Request: Look through the records below and give the number of lines holding the string "artículos", nothing more.

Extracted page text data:
Content starts
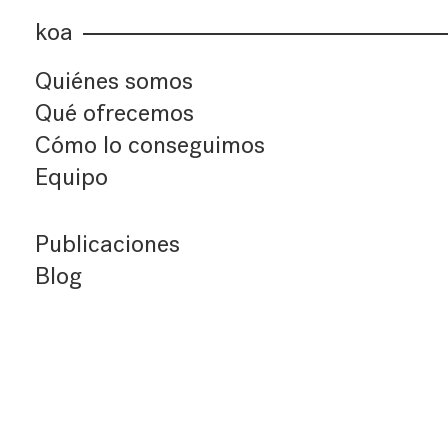
koa
Quiénes somos
Qué ofrecemos
Cómo lo conseguimos
Equipo
Publicaciones
Blog
Últimos artículos
Índice de artículos
Buscador
Suscríbete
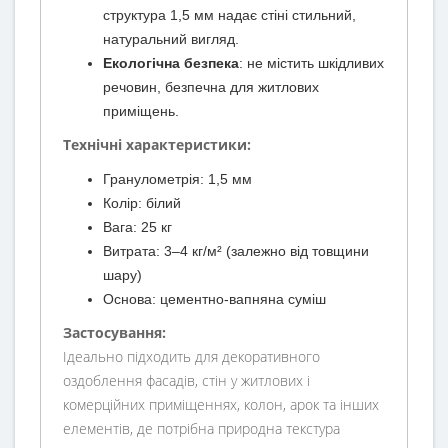
структура 1,5 мм надає стіні стильний,
натуральний вигляд.
Екологічна безпека
: не містить шкідливих
речовин, безпечна для житлових
приміщень.
Технічні характеристики:
Гранулометрія: 1,5 мм
Колір: білий
Вага: 25 кг
Витрата: 3–4 кг/м² (залежно від товщини
шару)
Основа: цементно-вапняна суміш
Застосування:
Ідеально підходить для декоративного
оздоблення фасадів, стін у житлових і
комерційних приміщеннях, колон, арок та інших
елементів, де потрібна природна текстура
Content ends
Answer area: 2